## EXERCICES À FAIRE:
A – D'après le texte sur le film « Jaws », combien existe-t-il environ d'espèces de requins, et combien d'entre elles présentent un danger potentiel pour l'homme ?
B – Reprenez le texte sur le film « Jaws » à partir de sa dernière phrase et poursuivez-le.

Car différents regards ont été portés sur ce film. Le premier point est que beaucoup de personnes à l'époque ont pris "Jaws" au premier degré et ont considéré le film pour ce qu'il n'est pas. C'est-à-dire comme un film traumatisant et seulement traumatisant, ce qui a conforté dans l'esprit de ces gens la mauvaise réputation du requin. Une certaine rancœur est aussi née envers cette espèce qui est tout sauf un mangeur d'hommes. Le film a peut-être eu un certain impact qui a transcendé la réalité pour en imposer inconsciemment une autre. Voilà malheureusement ce que pas mal de spectateurs ont perçu du film et n'ont pas voulu aller plus loin que cette vision tellement réductrice. Et en soit, c'est vraiment dommage car le cinéma sert aussi dans un sens à interpréter certaines choses qu'on ne verrait pas de prime abord.


Car "Jaws" n'est absolument pas un film anti-requin, loin de là. Si c'était le cas, je détesterais ce film. Il faut savoir que le requin tue en moyenne 10 personnes par an et ces morts sont dues généralement à cause des blessures provoquées par l'animal qui n'ont pas été soignées à tant. Donc les requins mangeurs d'hommes, désolé mais ça n'existe pas. À titre de comparaison, le moustique est responsable de 800 000 décès par an. Il existe environ 500 espèces différentes de requins, et sur ces 500 espèces, seulement 5 représentent un potentiel danger pour l'homme. D'ailleurs, au risque de casser un mythe, sachez que la nourriture préférée des requins n'est autre que le plancton ! Dingue, non ? Voilà, c'était la petite mise au point scientifique. Et derrière, l'homme tue en moyenne 100 millions de requins par an ! Donc entre qui de l'homme et du requin est le monstre, je vous laisse deviner la réponse. Mais "Jaws" n'est en aucun cas responsable de la mort de tous ces requins. Si "Jaws" n'existerait pas, le nombre de requins tués par l'homme ne serait pas inférieur au nombre précédemment cité. Il en serait de même, point. Il faut savoir que la majorité de ceux qui pêchent les requins sont asiatiques. Et je peux vous dire qu'ils n'en n'ont absolument rien à foutre de "Jaws" et même de ce que les gens pensent de "Jaws" (ou même des requins en général). Ils pêchent les requins pour faire leurs soupes d'ailerons (entre autres) et basta, ça va pas plus loin. "Jaws" n'a fait que de donner indirectement une mauvaise image de l'animal à certaines personnes qui n'ont pas bien compris le film et qui l'ont pris au premier degré. Mais il n'avait aucune mauvaise intention.

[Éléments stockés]
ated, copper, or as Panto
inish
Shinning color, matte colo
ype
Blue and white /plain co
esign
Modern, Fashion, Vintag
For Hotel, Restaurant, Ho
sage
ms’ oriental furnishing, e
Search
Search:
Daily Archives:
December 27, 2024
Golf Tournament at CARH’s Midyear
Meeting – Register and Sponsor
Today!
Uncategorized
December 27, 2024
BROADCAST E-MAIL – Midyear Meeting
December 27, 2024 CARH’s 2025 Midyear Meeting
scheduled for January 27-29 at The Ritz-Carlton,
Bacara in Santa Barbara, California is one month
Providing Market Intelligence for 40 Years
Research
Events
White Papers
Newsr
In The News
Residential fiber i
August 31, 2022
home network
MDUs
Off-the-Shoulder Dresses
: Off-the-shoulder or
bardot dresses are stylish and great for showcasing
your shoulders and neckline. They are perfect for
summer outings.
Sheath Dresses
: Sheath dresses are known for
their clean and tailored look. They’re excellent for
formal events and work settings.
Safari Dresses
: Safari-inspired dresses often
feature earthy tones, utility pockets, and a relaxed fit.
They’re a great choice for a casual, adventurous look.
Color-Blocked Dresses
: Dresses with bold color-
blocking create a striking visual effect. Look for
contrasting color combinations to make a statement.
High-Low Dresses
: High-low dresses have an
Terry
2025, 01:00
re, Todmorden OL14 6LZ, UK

...

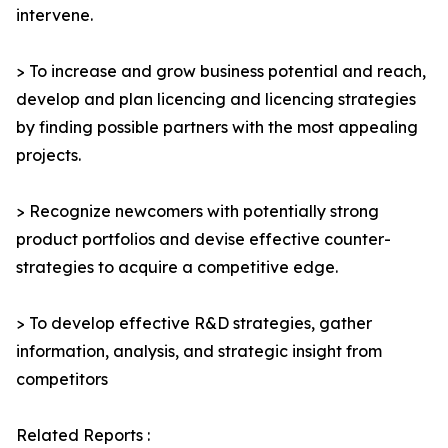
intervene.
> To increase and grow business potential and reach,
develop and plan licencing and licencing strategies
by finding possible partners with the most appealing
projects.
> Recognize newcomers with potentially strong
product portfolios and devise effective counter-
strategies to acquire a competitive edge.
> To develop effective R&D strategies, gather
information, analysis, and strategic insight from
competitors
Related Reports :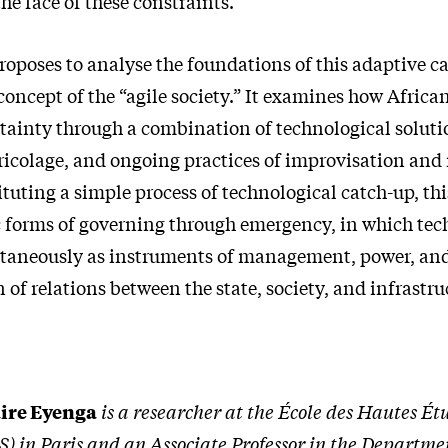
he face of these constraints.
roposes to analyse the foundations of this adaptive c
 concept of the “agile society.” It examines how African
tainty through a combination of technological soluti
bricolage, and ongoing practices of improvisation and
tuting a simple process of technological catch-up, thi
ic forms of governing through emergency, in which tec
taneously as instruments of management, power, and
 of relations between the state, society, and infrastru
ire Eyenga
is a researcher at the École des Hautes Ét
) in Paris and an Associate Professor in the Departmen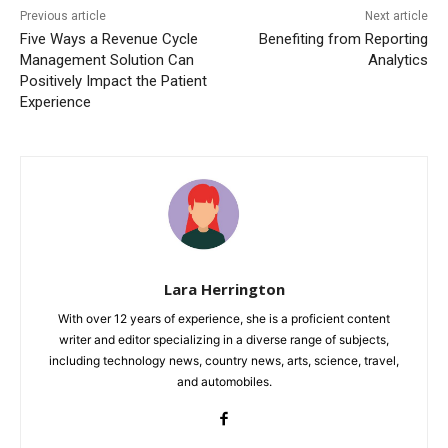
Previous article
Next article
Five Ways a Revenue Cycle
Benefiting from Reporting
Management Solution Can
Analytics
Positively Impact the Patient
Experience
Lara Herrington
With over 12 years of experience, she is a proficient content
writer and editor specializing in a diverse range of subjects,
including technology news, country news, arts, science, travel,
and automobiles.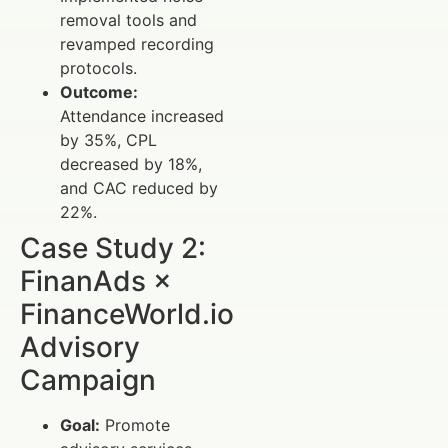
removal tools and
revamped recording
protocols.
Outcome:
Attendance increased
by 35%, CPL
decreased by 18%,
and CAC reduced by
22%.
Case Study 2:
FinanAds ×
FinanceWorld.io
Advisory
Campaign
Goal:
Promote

==

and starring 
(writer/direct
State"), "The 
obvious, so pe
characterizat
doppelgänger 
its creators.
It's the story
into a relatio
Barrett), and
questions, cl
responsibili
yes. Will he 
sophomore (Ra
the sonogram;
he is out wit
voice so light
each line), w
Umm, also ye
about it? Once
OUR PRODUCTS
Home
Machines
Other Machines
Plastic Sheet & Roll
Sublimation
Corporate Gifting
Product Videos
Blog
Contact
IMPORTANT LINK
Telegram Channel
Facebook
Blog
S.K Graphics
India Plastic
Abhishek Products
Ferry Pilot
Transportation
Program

## RÉPONSES PAR EXERCICE:
A – Il existe environ 500 espèces de requins, dont seulement 5 représentent un danger potentiel pour l'homme.

B –
C'est là que j'en viens à l'autre regard qu'on peut avoir sur le film et c'est celui que je partage et défends. J'aime Bruce. J'aime ce requin mécanique qui correspond tellement bien à la vision qu'on doit avoir de cet animal. Une vision plutôt métaphysique, si je puis dire, de cette chose qui est une représentation de la peur. La peur la plus enfouie qui se trouve chez l'homme, qui se trouve en chacun de nous. La peur de l'inconnu aussi car l'homme a naturellement peur de ce qu'il ne connait pas et donc de ce qu'il ne comprend pas. Bruce n'est pas un requin et encore moins un être vivant. Bruce est une entité comme pouvait l'être le camion dans "Duel". Une entité monstrueuse dénuée d'humanité et un véritable démon des profondeurs. La présence de Bruce en elle-même est surnaturelle. Voilà ce que représente "Jaws" pour moi.


Pour conclure, malgré un tournage infernal et chaotique qui restera dans les mémoires de Hollywood, Steven Spielberg a réussi à réaliser un des plus brillants films qui soient. Une œuvre somptueuse qui sera à marquer d'une pierre blanche dans l'histoire du cinéma.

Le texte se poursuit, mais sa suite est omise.